Onder het Convenant CO2 emissieruimte binnen het CO2-sectorsysteem glastuinbouw voor de periode 2013–2020 (hierna: Convenant 2013–2020) was nog geen overeenstemming over de doelen en de verevening in verband met het overstijgen van de sectorplafonds voor CO2 over de jaren 2018–2020. De genoemde indicatieve aanvullende klimaatopgave voor de sector en de huidige complexe situatie betekenen dat er nog forse investeringen nodig zijn door de sectorpartijen zelf. Het kabinet heeft daarom besloten om, in lijn met de bepalingen uit het convenant, een correctie toe te passen op het plafond 2018.

De correctie wordt gedaan op grond van cijfers uit het eerder gepubliceerde convenant. In dit convenant is afgesproken dat de basis voor het boekjaar 2013 (te weten 7,5 megaton CO2-emissies) in de periode 2014–2020 lineair afneemt naar 6,2 megaton CO2-emissies in 2020.

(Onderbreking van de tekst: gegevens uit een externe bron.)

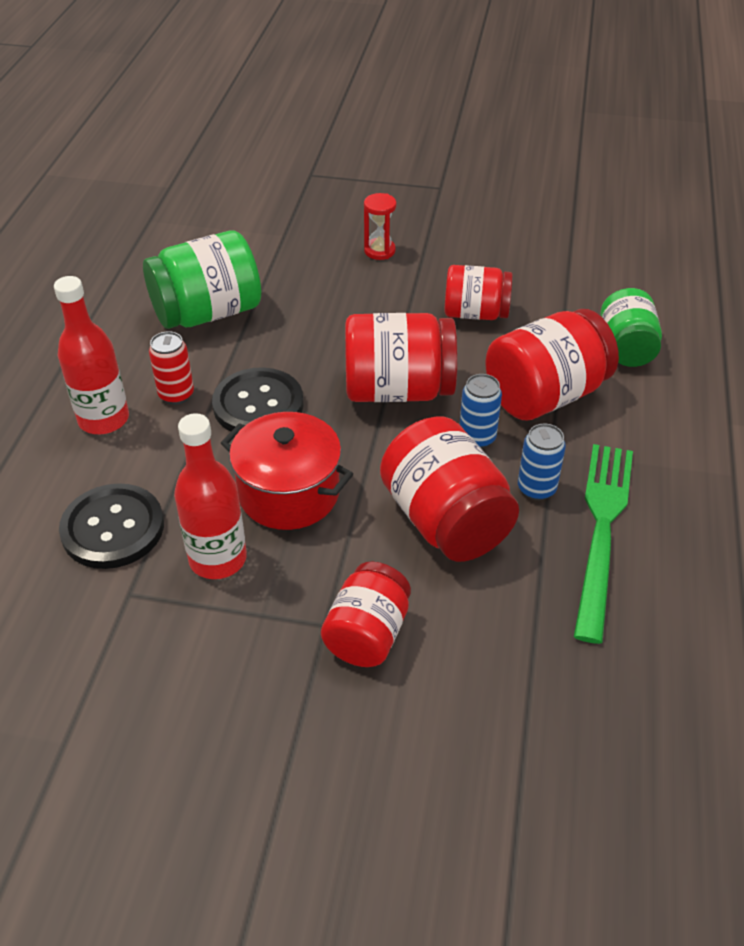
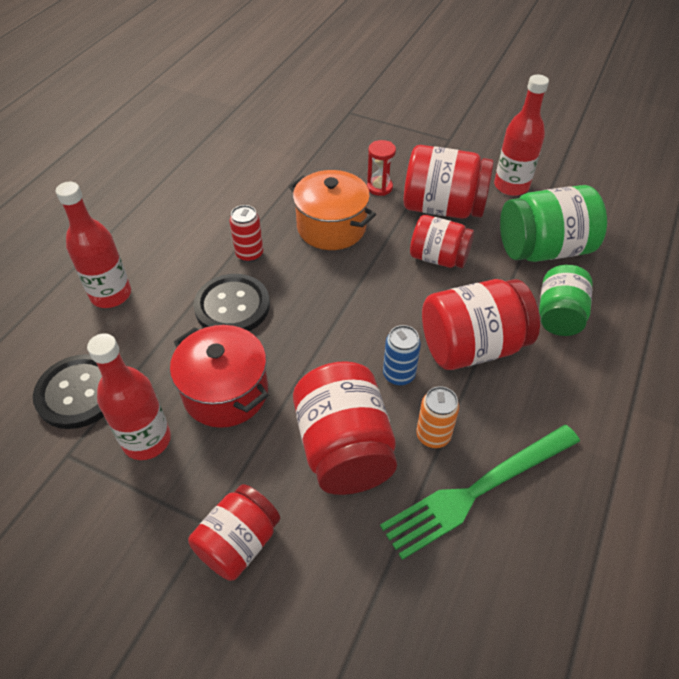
camera: 15 degrees right, 5 degrees up
green jar [143,230,261,329] -> green jar moved to [500,185,607,262]
red can [149,331,194,405] -> red can moved to [230,205,263,262]
red jar [345,313,458,402] -> red jar moved to [404,145,494,219]
blue can [518,423,566,501] -> orange can [416,386,459,448]
green fork [574,444,633,644] -> green fork turned 150 degrees counterclockwise [380,425,580,560]
none -> orange pot [289,170,376,250]
none -> red bottle [494,74,549,196]

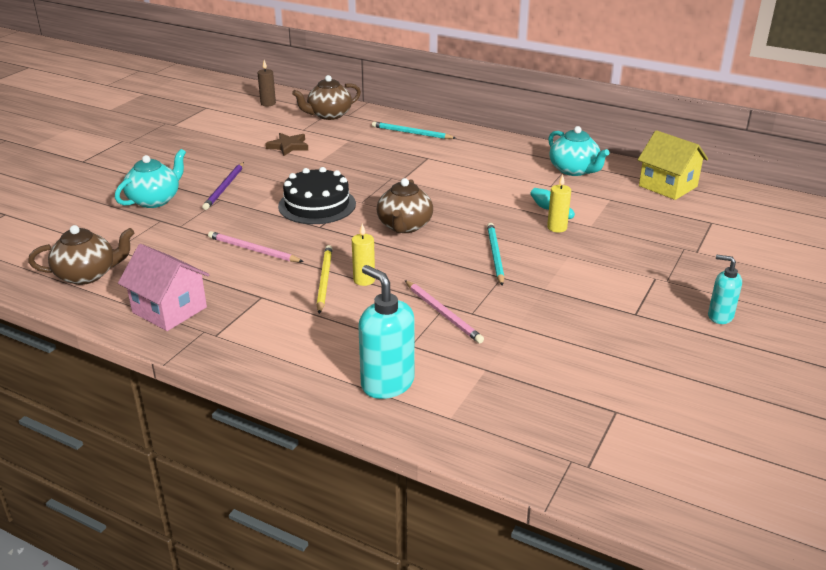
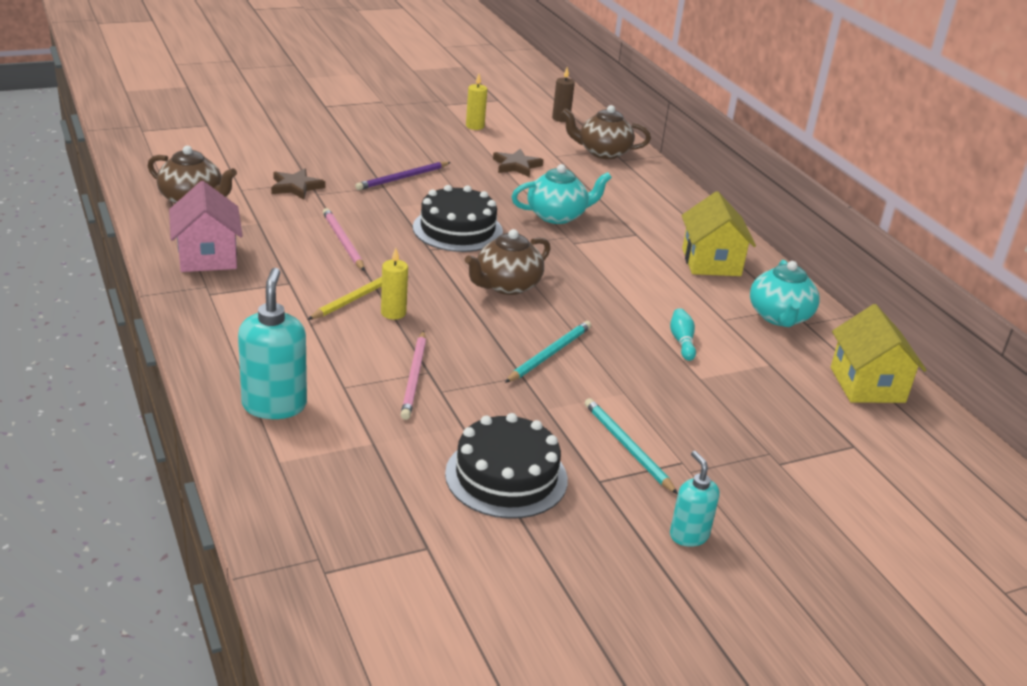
camera: 35 degrees right, 0 degrees up
turquoise teapot [115,149,186,208] -> turquoise teapot moved to [511,164,612,224]
turquoise pencil [372,122,456,139] -> turquoise pencil moved to [585,398,678,494]
yellow candle [547,174,571,233] -> yellow candle moved to [466,74,487,130]
none -> brown star [271,169,325,200]
none -> black cake [445,413,568,519]
none -> yellow house [681,191,756,276]

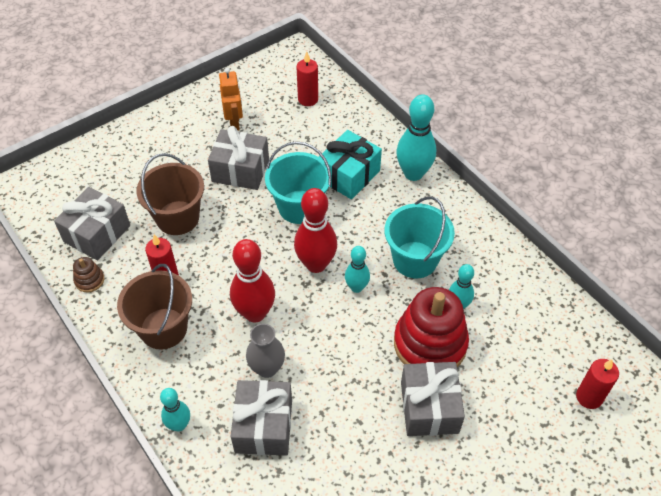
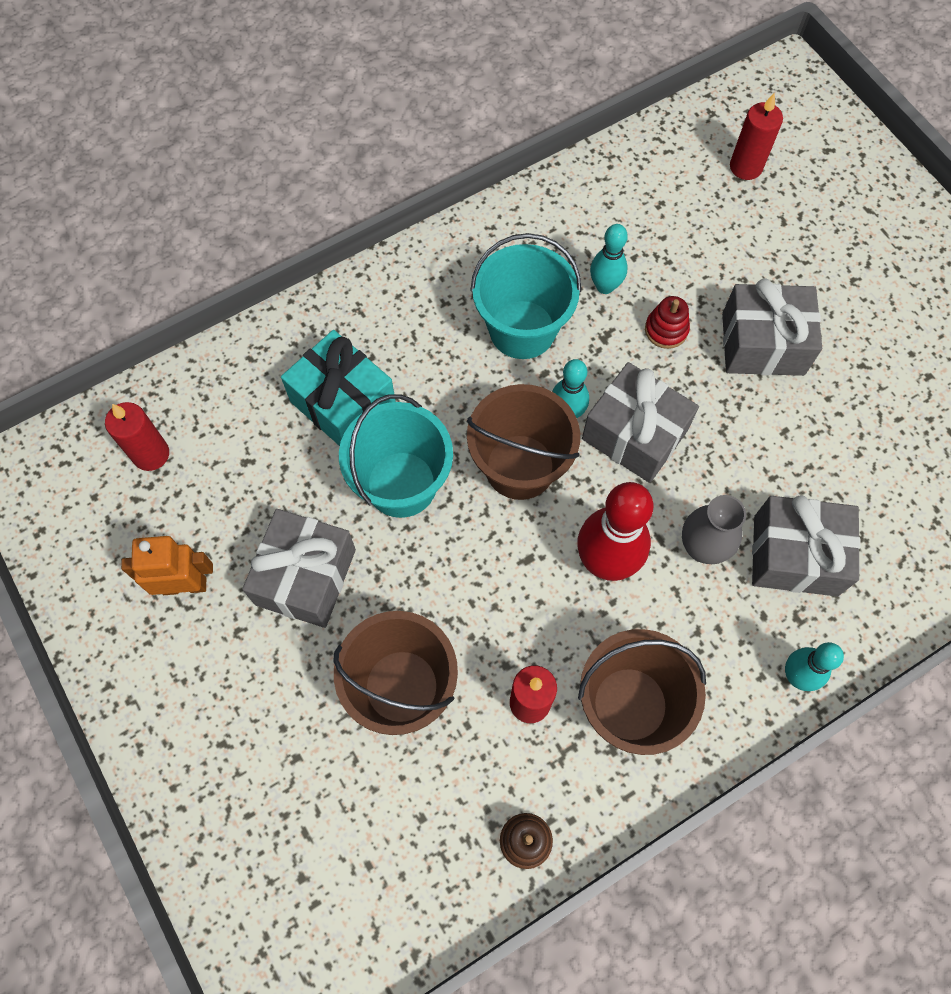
camera: 85 degrees left, 15 degrees up
grey gift [54,187,130,260] -> grey gift moved to [582,362,699,483]
red bowling pin [294,188,337,273] -> brown bucket [467,384,580,500]
red stacking toy [394,287,469,367] -> red stacking toy [645,296,690,349], size x0.42
turquoise bowling pin [397,94,436,181] -> none

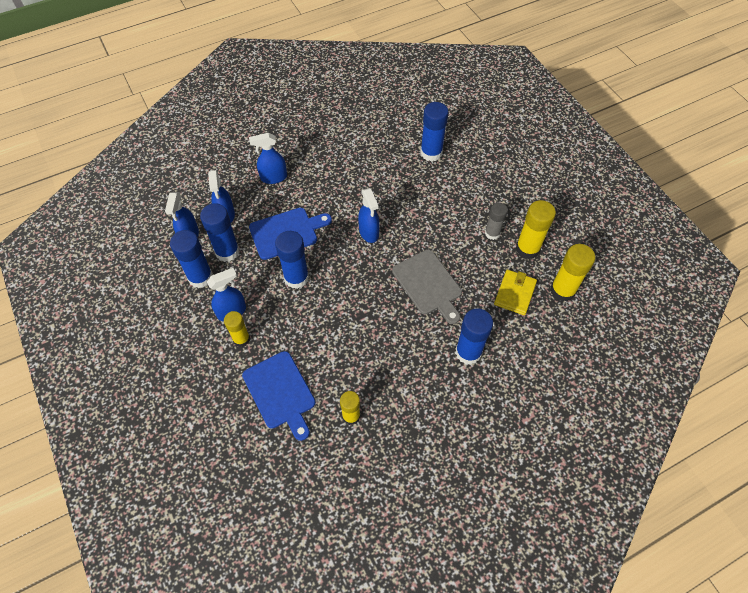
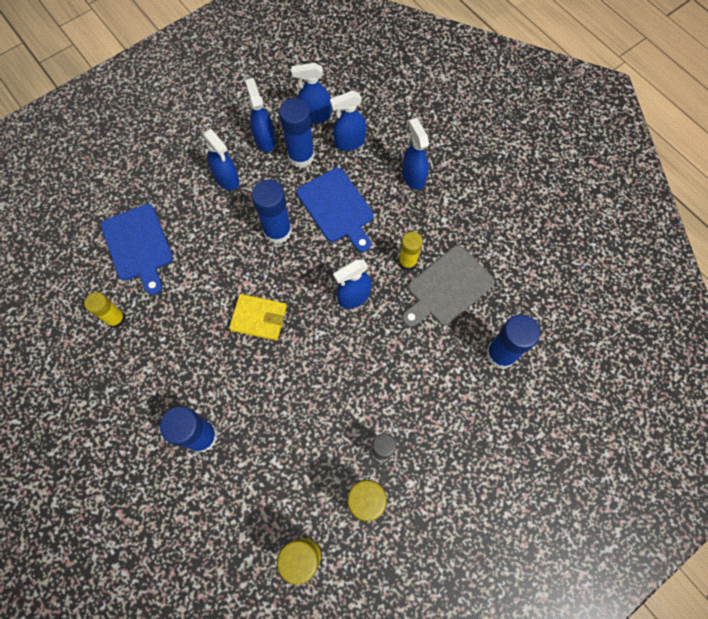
camera: 80 degrees right, 10 degrees up
blue glue stick [170,230,213,288] -> blue spray bottle [245,78,276,152]
yellow glue stick [224,311,250,347] -> yellow glue stick moved to [399,232,423,271]
blue cutting board [242,351,315,441] -> blue cutting board turned 75 degrees counterclockwise [101,204,173,295]
grey cutting board [392,250,462,324] -> grey cutting board moved to [402,245,495,327]
yellow wallet [494,270,537,315] -> yellow wallet moved to [229,294,287,340]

Uit de lineaire afname van de basis volgt voor 2018 een basis van 6,6 megaton CO2-emissies. Vervolgens is voor de inrichtingen die in 2018 deelnamen aan het EU ETS, op grond van cijfers van de Nederlandse Emissieautoriteit, een totale emissie van 0,4 megaton CO2-emissie vastgesteld. Deze 0,4 megaton CO2-emissie wordt in mindering gebracht op de basis van 6,6 megaton totale emissies, wat resulteert in 6,2 megaton totale CO2-emissies.

Uit de lineaire afname van de basis volgt voor 2019 een basis van 6,4 megaton CO2-emissies. Vervolgens is voor de inrichtingen die in 2019 deelnamen aan het EU ETS, op grond van cijfers van de Nederlandse Emissieautoriteit, een totale emissie van 0,3 megaton CO2-emissie vastgesteld. Deze 0,3 megaton CO2-emissie wordt in mindering gebracht op de basis van 6,4 megaton totale emissies, wat resulteert in 6,1 megaton totale CO2-emissies.

Uit de lineaire afname van de basis volgt voor 2020 een basis van 6,2 megaton CO2-emissies. Vervolgens is voor de inrichtingen die in 2020 deelnamen aan het EU ETS, op grond van cijfers van de Nederlandse Emissieautoriteit, een totale emissie van 0,2 megaton CO2-emissie vastgesteld.

Deze 0,2 megaton CO2-emissie wordt in mindering gebracht op de basis van 6,2 megaton totale emissies, wat resulteert in 6,0 megaton totale CO2-emissies.